*What needs to be done*.
Return only the lines running from the first line of the listing through the one with "した。注文手続きで「ギフト配送」をご選択ください。", unchanged.

*Data records*.
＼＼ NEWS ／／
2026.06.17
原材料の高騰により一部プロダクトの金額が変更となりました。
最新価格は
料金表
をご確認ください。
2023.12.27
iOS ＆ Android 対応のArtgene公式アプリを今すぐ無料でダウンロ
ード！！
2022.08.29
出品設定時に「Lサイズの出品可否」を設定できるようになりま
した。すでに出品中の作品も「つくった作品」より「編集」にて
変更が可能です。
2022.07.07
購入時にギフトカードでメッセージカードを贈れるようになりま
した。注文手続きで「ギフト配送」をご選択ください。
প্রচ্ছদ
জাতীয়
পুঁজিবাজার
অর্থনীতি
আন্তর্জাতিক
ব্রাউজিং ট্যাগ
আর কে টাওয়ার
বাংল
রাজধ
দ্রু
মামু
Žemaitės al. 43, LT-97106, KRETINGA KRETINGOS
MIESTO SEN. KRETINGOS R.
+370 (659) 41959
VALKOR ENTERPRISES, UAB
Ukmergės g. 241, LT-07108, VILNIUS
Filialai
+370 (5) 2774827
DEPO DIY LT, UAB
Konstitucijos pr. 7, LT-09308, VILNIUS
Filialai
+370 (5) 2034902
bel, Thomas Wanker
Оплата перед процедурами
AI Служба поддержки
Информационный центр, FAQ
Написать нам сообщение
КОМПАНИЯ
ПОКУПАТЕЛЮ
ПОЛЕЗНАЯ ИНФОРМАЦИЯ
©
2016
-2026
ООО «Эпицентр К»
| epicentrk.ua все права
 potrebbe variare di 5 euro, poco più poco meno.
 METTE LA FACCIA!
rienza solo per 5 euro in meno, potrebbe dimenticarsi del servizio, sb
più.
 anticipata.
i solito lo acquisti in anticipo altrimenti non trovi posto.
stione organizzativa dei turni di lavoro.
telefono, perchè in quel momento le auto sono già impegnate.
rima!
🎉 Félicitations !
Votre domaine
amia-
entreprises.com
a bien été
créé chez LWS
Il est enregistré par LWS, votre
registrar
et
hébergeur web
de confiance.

*Result of the exercise*.
＼＼ NEWS ／／
2026.06.17
原材料の高騰により一部プロダクトの金額が変更となりました。
最新価格は
料金表
をご確認ください。
2023.12.27
iOS ＆ Android 対応のArtgene公式アプリを今すぐ無料でダウンロ
ード！！
2022.08.29
出品設定時に「Lサイズの出品可否」を設定できるようになりま
した。すでに出品中の作品も「つくった作品」より「編集」にて
変更が可能です。
2022.07.07
購入時にギフトカードでメッセージカードを贈れるようになりま
した。注文手続きで「ギフト配送」をご選択ください。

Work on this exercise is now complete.